吉武英行 五感の旅

お客の独り言

2021年7月18日
一言説明があれば、さらに料理がおいしく…

 旅館に宿泊して何が楽しみといって、食事(料理)ほど楽しみなものはない。今晩はおいしい料理が…と思って夕食を待つのは至福の時である。先日、某有名旅館に宿泊した。

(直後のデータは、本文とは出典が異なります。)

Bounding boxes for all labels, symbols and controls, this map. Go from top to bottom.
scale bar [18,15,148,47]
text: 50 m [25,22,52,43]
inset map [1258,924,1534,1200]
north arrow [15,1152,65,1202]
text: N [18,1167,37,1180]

 料理が評判の宿でマスコミにも何度も登場している。だからということではないが、1泊2食2万5千円という価格だったし、かなり期待した。古民家を移築して創ったという宿はさすがに重みがあり、独特の居心地の良さがあった。温泉も良かった。次は食事だ。

 その日の夕食は品数も味もまずまずであった。特にイワナの塩焼きは本当にうまかった。

 夕食の前に廊下でおじさんが炭火でイワナを焼いていたのを目にしていた。あのイワナだろう。「だろう」というのは、仲居さんがただ料理を持ってくるだけで、説明してくれなかったから推測である。「あそこで今焼いてきたんですよ」と一言説明してくれれば、あのイワナは2倍、3倍おいしかったと思う。山菜の天ぷらも出たが、やはり説明はなし。フキノトウ、コゴミは分かるが、中にはよくわからないものもある。

 レストランでは自分の食べたいものを注文するから、目の前に並んだものは何かがわかる。旅館の料理はおまかせである。おまかせなんだから説明してくれるのが当たり前だと思う。お客は「これ地元の〇〇で、おいしいですよ」という一言が聞きたいものなのだ。案外、民宿のような旅館の方が丁寧に説明してくれることが多い。ちょっと時間を割いて説明してくれると、「親切だなあ」と思えるし、料理を大事にしているように感じる。

 せっかく料理人が一生懸命作った料理だから、うまくプレゼンテーションするのが仲居さんの腕ではないか。